> WHAT YOU HAVE TO DO:
Duplicate the portion of the text below about single mothers and Mother's Day, beginning at the words "The day in, day" and stopping after "to handle alone.".

> TEXT SEGMENT:
▶

Sitting across from my widowed friend, I watched dread come over her face at the mention of Mother’s Day. In the years since her husband’s death, a day that should be something to look forward to has become one more holiday that spotlights her loneliness. I can relate.  

The bitterness of my first Mother’s Day without my husband was sweetened by friends and family. Bouquets of flowers arrived on my porch and a friend teamed up with my son to surprise me with gifts and treats. I got together with another single mom, and we enjoyed a walk at a botanical garden followed by ice cream with our sons. But that day also held bad attitudes, complaints, and a general lack of gratitude from my son. Unlike in years past, when my husband would ensure that my day was full of encouragement and appreciation, I was now dealing with a crabby child alone. I missed him, but I also missed having someone in my corner.

By my second Mother’s Day as a single mom, my support from others had dropped off steeply. I had to figure out how to celebrate on my own.  

Although my heart wasn’t in it, I planned a celebration. My son needed someone to model for him that motherhood is worth celebrating so he will grow up to be a man who celebrates the mothers in his life. We made the best of the day, but what I longed for most was a break. 

Caring for single moms 

The day in, day out responsibilities of single moms are exhausting. Making dinner, caring for sick kids, reviewing homework, grocery shopping, doing taxes, making or scheduling home repairs, balancing budgets, planning for the future, and juggling all the other things that are barely manageable when shared by two become the responsibility of one. One day, children may mature to a point of understanding the sacrifices moms make. But for those with young kids, that day is not today.

For widows like me, there is an initial outpouring of support that fades with time. But single moms by any other means may find themselves without any outpouring of support, even during the first year. Far too often, Mother’s Day becomes one more day for a mom to handle alone.

◀

> GIVEN INFORMATION:
▶

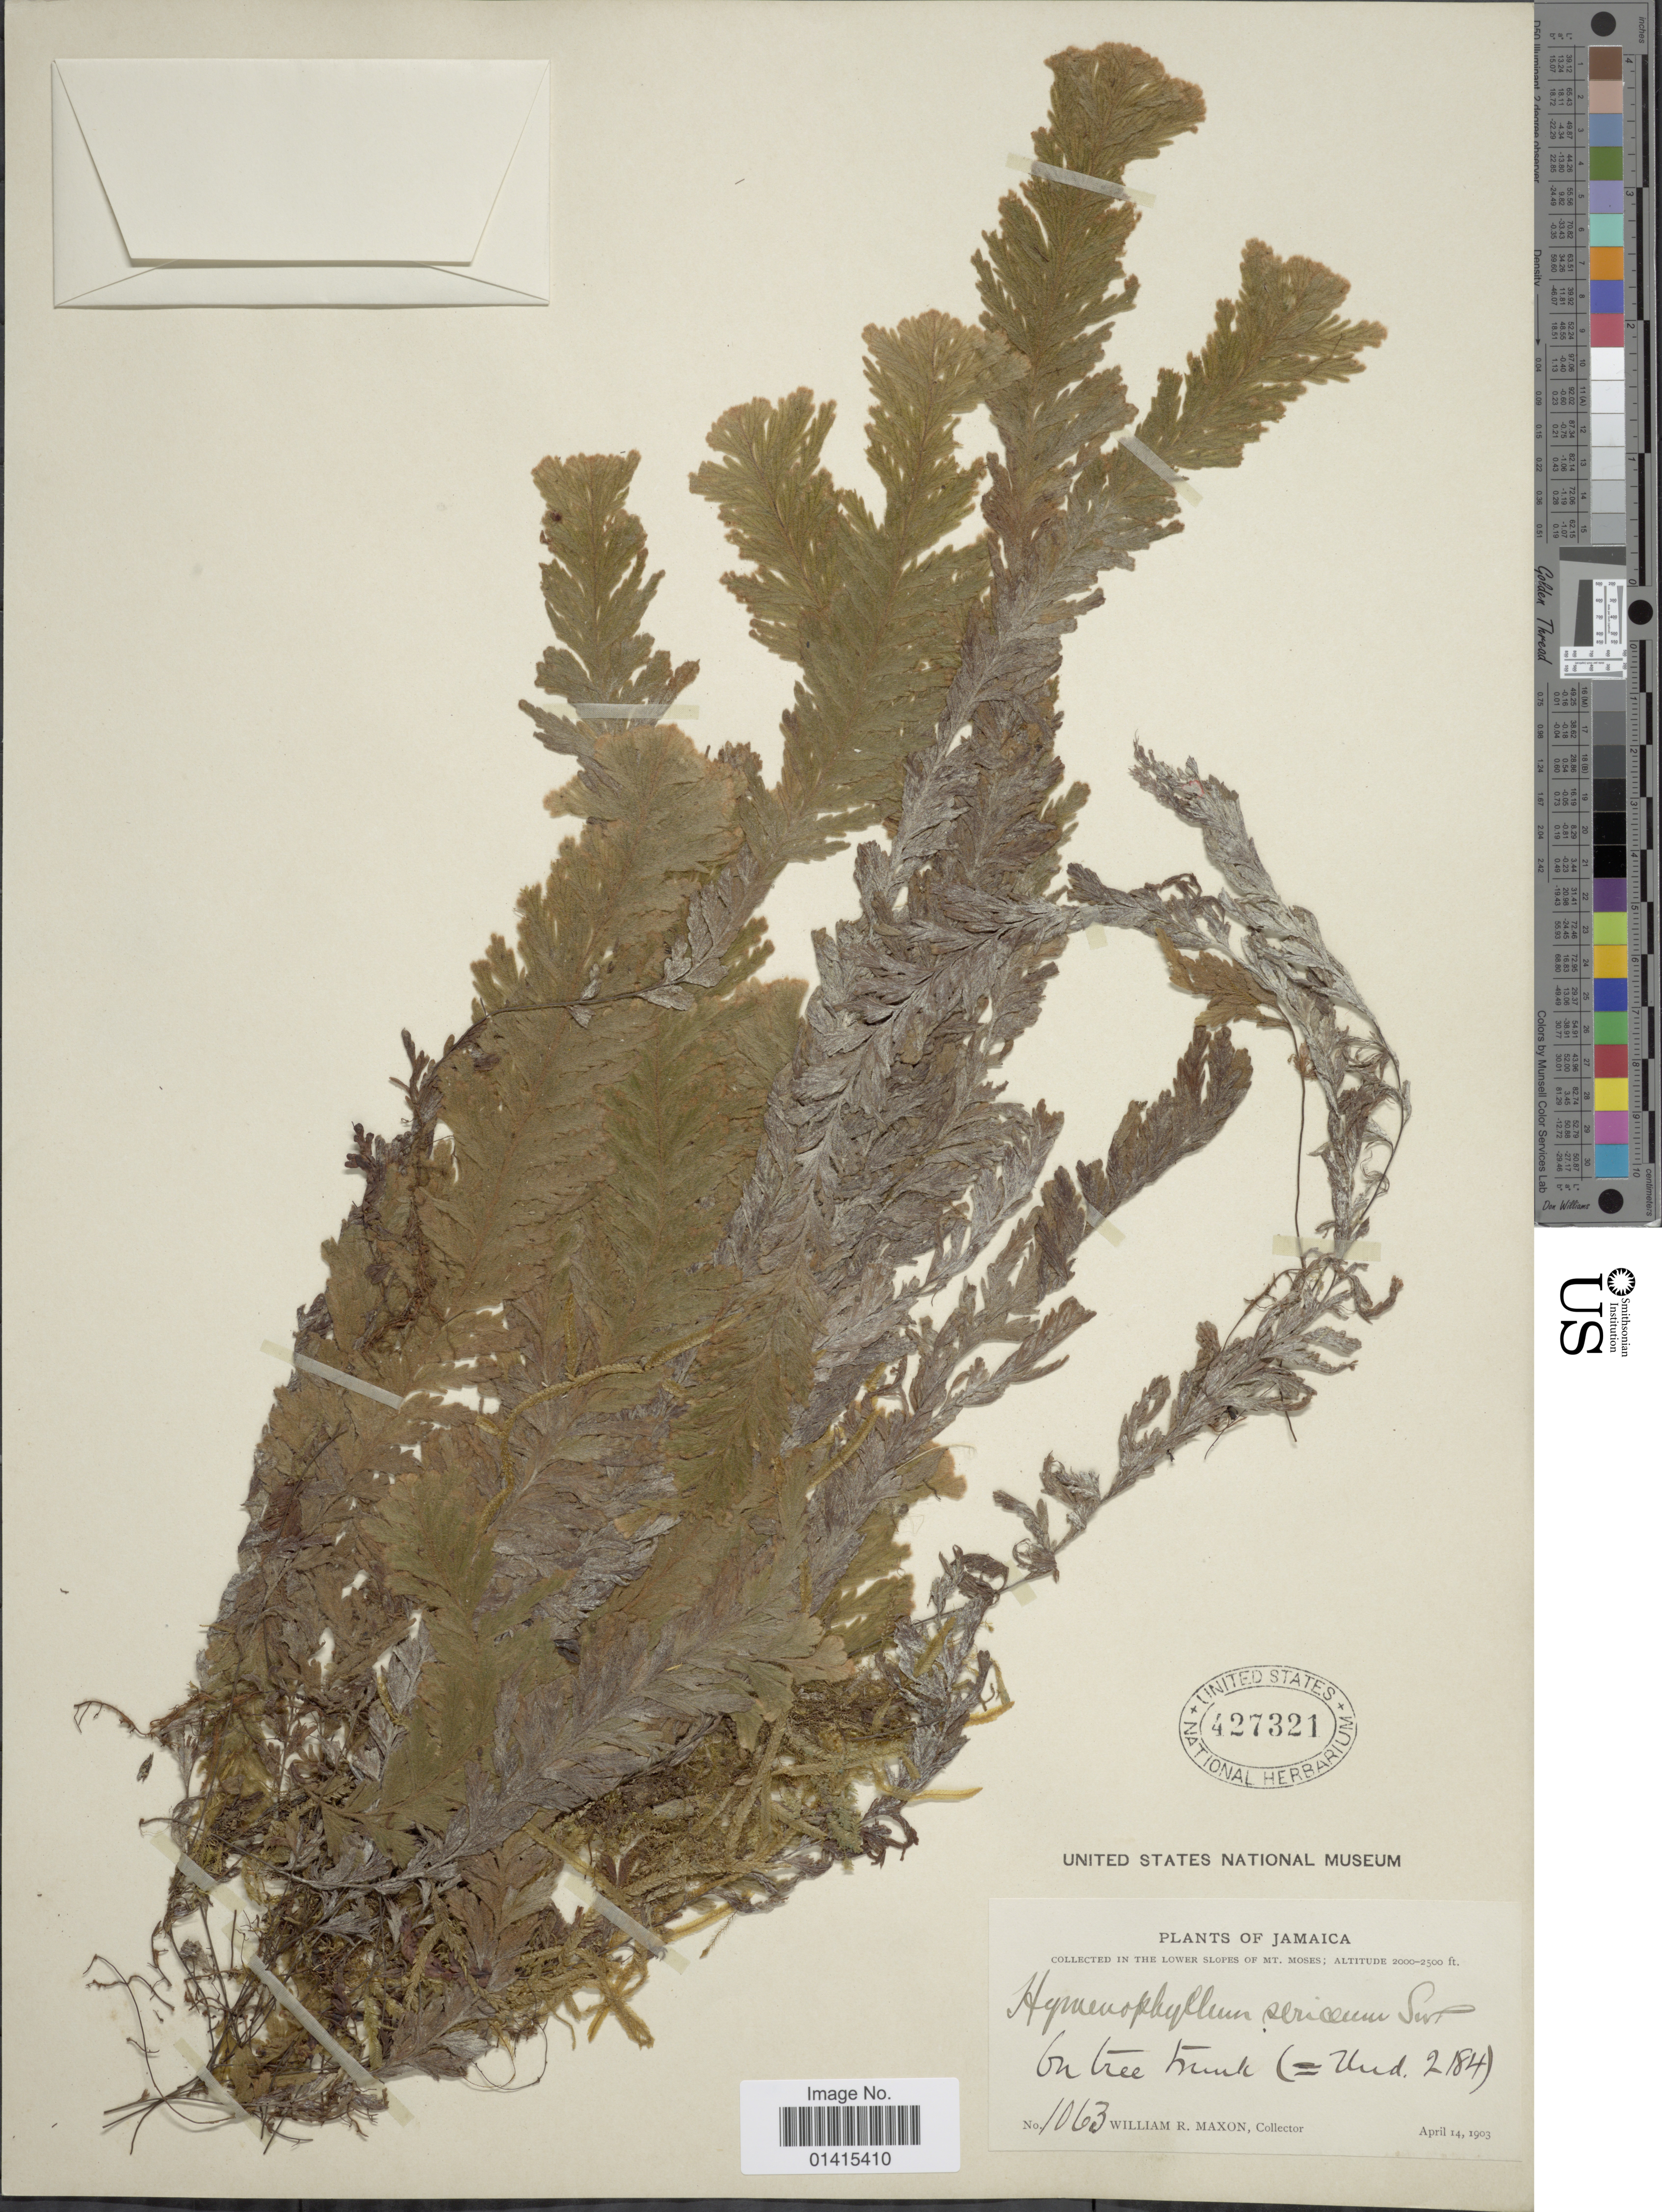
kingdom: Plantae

◀
▶

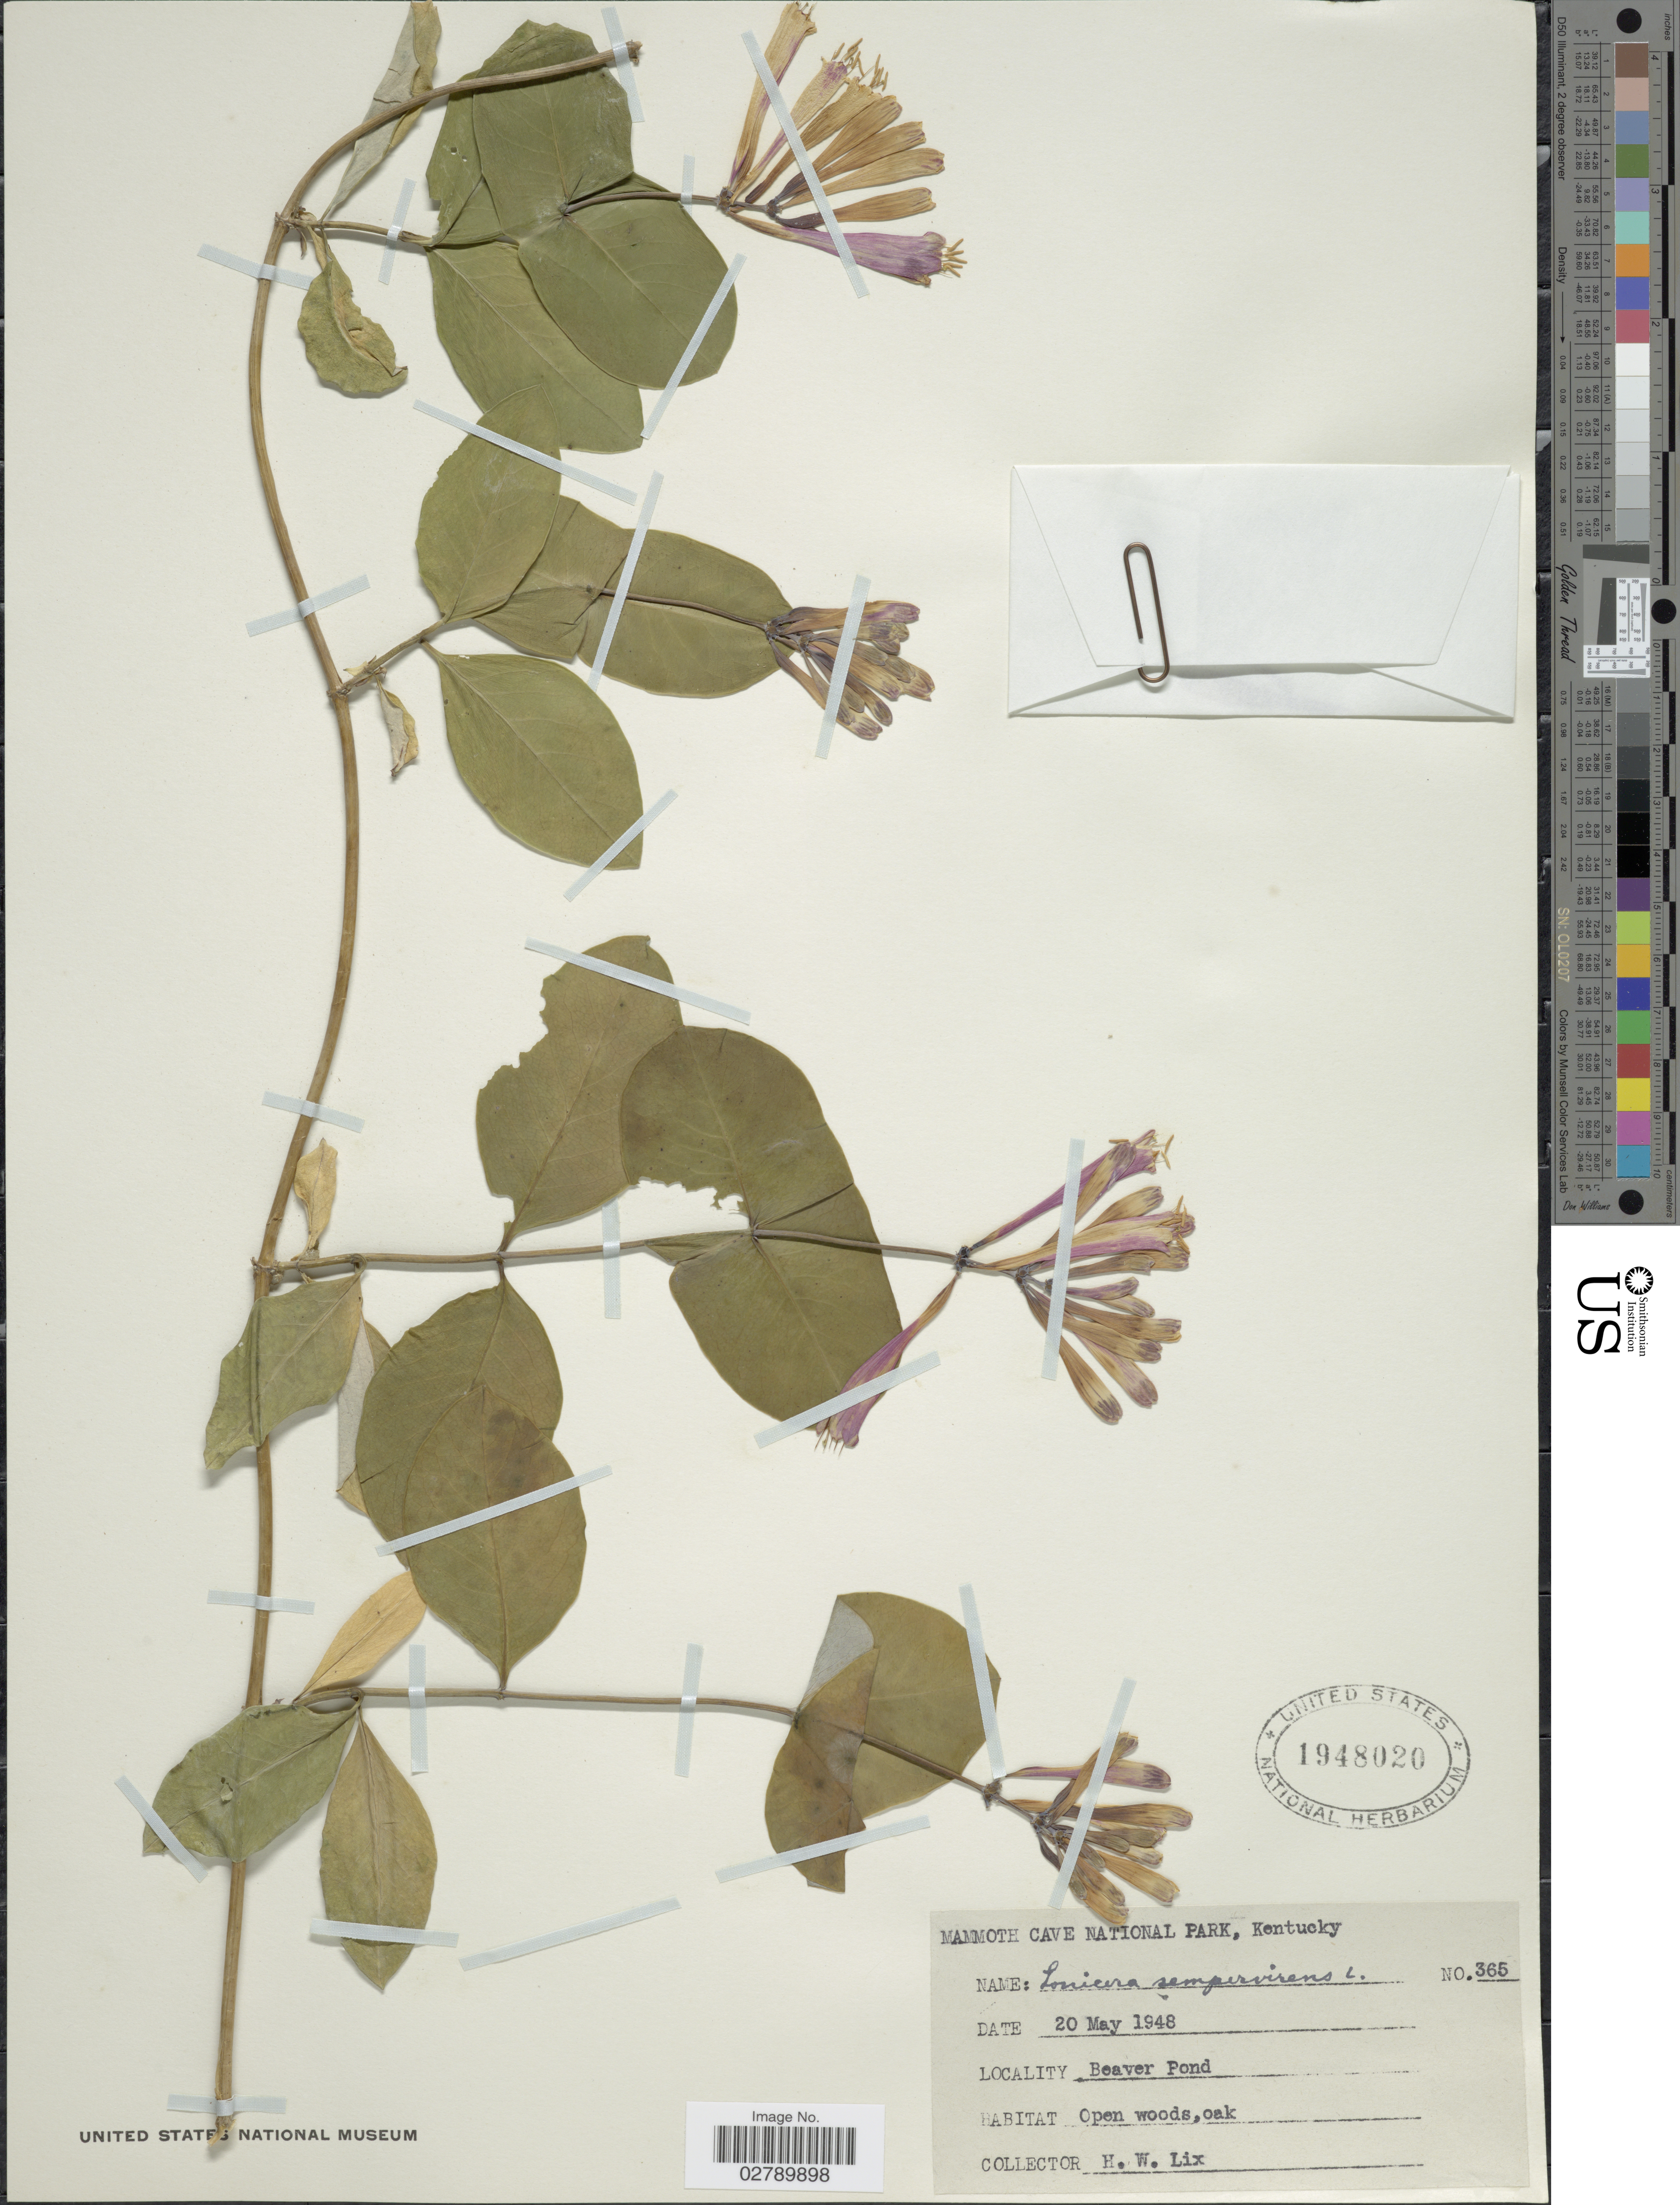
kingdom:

◀

> EXERCISE RESULT:
The day in, day out responsibilities of single moms are exhausting. Making dinner, caring for sick kids, reviewing homework, grocery shopping, doing taxes, making or scheduling home repairs, balancing budgets, planning for the future, and juggling all the other things that are barely manageable when shared by two become the responsibility of one. One day, children may mature to a point of understanding the sacrifices moms make. But for those with young kids, that day is not today.

For widows like me, there is an initial outpouring of support that fades with time. But single moms by any other means may find themselves without any outpouring of support, even during the first year. Far too often, Mother’s Day becomes one more day for a mom to handle alone.